TASK OBJECTIVE —
Below are the entries to work from; restate word for word the portion that opens with the line containing "Verificación oficial" and closes with the line containing "Das Teide-Observatorium besuchen", keeping both.

** Opening INPUT FOR THIS TASK block **

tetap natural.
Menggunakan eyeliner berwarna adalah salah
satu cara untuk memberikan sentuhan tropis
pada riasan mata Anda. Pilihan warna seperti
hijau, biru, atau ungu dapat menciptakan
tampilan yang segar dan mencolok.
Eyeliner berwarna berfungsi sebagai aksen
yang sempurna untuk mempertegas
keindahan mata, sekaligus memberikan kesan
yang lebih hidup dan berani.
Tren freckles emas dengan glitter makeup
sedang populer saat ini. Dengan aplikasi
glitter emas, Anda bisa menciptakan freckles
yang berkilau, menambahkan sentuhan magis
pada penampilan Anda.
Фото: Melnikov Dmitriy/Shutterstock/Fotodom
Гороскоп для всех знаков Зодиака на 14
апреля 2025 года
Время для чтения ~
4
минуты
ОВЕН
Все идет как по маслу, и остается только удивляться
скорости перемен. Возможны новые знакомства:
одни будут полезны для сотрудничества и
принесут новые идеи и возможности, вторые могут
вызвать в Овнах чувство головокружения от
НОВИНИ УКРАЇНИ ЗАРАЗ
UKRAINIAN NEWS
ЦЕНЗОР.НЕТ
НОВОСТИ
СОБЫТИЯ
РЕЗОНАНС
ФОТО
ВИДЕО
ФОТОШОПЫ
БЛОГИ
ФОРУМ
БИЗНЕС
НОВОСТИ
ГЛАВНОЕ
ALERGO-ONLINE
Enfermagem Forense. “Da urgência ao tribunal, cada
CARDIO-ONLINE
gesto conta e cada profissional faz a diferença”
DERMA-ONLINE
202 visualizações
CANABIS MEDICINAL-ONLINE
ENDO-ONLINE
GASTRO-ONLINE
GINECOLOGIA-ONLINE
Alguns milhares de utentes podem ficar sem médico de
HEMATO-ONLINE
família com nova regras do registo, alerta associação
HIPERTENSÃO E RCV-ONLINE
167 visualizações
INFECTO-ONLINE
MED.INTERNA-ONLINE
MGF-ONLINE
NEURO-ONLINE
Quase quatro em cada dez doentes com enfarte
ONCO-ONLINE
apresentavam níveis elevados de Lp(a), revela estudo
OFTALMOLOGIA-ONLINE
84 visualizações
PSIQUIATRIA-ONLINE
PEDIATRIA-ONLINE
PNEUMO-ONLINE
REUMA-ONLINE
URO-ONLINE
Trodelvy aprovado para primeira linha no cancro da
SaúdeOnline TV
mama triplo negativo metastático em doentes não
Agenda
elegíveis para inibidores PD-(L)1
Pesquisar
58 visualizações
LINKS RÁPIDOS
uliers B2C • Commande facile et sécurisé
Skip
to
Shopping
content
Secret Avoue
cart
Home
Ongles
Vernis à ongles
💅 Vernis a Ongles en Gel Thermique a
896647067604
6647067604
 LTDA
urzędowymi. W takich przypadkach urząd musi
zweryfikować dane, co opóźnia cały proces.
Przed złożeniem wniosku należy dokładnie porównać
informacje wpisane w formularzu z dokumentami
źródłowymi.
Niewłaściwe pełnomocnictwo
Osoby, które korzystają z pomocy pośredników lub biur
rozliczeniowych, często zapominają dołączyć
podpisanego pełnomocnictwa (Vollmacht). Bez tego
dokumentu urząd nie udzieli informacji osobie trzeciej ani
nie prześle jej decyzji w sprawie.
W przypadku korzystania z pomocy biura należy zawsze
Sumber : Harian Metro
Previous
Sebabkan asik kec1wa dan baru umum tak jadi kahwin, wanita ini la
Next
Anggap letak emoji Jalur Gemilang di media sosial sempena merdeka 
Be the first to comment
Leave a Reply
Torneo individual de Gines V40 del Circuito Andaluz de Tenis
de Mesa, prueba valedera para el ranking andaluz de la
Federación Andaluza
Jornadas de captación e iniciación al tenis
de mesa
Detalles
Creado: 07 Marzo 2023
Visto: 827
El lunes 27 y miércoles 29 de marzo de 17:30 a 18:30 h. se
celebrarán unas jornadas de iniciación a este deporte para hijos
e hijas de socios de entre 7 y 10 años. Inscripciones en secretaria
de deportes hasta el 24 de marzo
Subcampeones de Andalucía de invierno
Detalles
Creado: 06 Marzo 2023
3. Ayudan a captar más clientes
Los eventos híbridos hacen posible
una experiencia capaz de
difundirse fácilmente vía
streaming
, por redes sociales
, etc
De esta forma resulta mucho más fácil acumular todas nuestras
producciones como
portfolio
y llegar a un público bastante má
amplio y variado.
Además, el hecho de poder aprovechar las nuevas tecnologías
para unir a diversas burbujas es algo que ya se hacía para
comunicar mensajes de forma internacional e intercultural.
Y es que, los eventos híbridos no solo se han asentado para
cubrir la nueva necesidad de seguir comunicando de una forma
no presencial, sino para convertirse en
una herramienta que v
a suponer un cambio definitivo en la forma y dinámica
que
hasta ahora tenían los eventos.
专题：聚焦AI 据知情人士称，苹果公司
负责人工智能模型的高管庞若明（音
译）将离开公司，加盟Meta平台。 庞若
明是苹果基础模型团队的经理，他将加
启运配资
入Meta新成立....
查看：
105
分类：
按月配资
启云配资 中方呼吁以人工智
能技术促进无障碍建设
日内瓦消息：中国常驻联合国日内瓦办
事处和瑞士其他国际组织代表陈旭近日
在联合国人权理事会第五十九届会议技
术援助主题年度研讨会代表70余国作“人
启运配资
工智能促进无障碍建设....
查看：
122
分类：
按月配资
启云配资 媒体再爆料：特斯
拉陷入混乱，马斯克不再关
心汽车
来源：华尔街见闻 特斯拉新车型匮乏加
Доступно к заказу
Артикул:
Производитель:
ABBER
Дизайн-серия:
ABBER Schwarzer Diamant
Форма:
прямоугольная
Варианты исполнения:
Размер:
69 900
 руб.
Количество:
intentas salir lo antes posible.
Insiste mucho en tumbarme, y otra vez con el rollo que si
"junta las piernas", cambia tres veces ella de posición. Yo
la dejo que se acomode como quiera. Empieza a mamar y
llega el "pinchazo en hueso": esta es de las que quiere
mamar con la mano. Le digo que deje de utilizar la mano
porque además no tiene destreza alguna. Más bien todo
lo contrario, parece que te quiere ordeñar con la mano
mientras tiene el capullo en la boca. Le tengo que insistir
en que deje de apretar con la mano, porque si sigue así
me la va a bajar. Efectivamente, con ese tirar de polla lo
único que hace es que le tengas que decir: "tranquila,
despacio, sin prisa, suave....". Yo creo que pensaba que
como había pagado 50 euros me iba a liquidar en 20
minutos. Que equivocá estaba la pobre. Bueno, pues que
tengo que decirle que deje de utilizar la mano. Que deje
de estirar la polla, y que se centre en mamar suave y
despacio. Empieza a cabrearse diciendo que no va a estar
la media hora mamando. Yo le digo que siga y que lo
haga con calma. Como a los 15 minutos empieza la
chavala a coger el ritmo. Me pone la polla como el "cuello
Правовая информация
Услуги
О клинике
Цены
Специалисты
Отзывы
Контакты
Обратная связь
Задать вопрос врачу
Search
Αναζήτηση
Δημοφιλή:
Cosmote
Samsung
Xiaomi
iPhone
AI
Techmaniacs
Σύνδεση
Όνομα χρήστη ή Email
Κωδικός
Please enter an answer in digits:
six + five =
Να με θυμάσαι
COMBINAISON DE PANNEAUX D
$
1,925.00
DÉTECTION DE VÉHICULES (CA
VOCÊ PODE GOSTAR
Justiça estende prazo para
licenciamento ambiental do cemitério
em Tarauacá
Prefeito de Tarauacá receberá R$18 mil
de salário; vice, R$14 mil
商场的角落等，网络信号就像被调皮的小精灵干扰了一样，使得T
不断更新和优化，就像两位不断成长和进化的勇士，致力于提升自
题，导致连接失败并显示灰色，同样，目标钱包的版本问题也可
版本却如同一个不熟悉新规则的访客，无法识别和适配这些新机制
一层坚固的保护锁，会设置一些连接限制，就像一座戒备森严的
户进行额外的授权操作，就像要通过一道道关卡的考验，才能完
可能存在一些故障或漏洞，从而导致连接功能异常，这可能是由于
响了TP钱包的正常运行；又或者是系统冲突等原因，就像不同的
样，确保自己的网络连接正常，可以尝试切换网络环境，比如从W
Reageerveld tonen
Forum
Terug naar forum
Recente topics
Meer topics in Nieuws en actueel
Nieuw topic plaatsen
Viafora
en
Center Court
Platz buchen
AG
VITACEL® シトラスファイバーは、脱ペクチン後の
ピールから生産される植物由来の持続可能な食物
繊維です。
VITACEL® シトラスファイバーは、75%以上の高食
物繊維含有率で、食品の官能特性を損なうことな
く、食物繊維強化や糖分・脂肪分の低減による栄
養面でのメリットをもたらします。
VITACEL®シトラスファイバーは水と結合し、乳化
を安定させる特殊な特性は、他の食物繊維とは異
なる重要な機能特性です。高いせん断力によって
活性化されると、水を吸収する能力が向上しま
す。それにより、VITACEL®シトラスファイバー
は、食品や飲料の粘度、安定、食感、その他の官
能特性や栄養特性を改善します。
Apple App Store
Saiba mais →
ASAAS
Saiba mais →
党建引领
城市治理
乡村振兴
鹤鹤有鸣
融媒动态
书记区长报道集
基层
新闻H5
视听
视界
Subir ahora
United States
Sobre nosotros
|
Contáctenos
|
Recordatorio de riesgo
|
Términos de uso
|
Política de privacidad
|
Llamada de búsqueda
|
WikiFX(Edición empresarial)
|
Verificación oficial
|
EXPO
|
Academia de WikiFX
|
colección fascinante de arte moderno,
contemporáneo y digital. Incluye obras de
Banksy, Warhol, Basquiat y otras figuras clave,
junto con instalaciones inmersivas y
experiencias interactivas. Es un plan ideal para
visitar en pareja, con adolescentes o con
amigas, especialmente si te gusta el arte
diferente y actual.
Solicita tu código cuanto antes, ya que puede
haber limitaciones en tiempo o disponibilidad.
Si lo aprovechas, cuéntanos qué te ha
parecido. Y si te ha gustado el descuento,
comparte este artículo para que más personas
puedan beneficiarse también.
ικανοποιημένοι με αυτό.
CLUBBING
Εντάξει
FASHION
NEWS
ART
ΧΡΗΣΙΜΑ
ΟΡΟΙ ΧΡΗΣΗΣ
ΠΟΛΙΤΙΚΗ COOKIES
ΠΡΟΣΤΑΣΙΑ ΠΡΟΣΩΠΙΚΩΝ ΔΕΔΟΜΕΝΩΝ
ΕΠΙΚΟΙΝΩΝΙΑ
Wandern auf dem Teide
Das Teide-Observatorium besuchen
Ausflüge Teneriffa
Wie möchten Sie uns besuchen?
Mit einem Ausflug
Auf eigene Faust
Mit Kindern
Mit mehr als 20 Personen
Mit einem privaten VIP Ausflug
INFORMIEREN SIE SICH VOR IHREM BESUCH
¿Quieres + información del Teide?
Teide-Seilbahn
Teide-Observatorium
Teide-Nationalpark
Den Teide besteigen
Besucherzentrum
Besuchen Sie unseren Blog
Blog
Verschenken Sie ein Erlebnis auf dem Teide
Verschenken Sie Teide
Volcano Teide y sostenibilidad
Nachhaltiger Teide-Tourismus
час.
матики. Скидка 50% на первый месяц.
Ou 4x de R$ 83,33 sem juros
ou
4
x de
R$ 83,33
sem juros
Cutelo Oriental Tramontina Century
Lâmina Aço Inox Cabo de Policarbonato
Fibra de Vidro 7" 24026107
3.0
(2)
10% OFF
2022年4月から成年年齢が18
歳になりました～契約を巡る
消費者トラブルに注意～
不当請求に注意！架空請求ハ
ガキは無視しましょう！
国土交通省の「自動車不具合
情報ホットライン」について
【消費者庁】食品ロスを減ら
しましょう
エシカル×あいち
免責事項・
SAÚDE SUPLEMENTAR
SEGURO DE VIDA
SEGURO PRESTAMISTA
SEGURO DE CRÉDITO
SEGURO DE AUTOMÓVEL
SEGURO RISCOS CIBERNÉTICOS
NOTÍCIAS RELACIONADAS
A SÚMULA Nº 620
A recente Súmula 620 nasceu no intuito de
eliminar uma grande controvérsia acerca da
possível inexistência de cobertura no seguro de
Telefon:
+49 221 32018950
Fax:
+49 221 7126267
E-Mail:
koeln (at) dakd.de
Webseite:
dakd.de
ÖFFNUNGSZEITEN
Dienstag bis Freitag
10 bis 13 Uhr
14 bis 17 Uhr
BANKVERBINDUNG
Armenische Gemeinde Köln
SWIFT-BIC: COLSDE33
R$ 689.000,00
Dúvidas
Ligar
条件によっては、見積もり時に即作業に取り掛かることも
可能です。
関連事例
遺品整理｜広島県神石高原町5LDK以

** Closing INPUT FOR THIS TASK block **

SOLUTION TO THIS TASK —
Verificación oficial
|
EXPO
|
Academia de WikiFX
|
colección fascinante de arte moderno,
contemporáneo y digital. Incluye obras de
Banksy, Warhol, Basquiat y otras figuras clave,
junto con instalaciones inmersivas y
experiencias interactivas. Es un plan ideal para
visitar en pareja, con adolescentes o con
amigas, especialmente si te gusta el arte
diferente y actual.
Solicita tu código cuanto antes, ya que puede
haber limitaciones en tiempo o disponibilidad.
Si lo aprovechas, cuéntanos qué te ha
parecido. Y si te ha gustado el descuento,
comparte este artículo para que más personas
puedan beneficiarse también.
ικανοποιημένοι με αυτό.
CLUBBING
Εντάξει
FASHION
NEWS
ART
ΧΡΗΣΙΜΑ
ΟΡΟΙ ΧΡΗΣΗΣ
ΠΟΛΙΤΙΚΗ COOKIES
ΠΡΟΣΤΑΣΙΑ ΠΡΟΣΩΠΙΚΩΝ ΔΕΔΟΜΕΝΩΝ
ΕΠΙΚΟΙΝΩΝΙΑ
Wandern auf dem Teide
Das Teide-Observatorium besuchen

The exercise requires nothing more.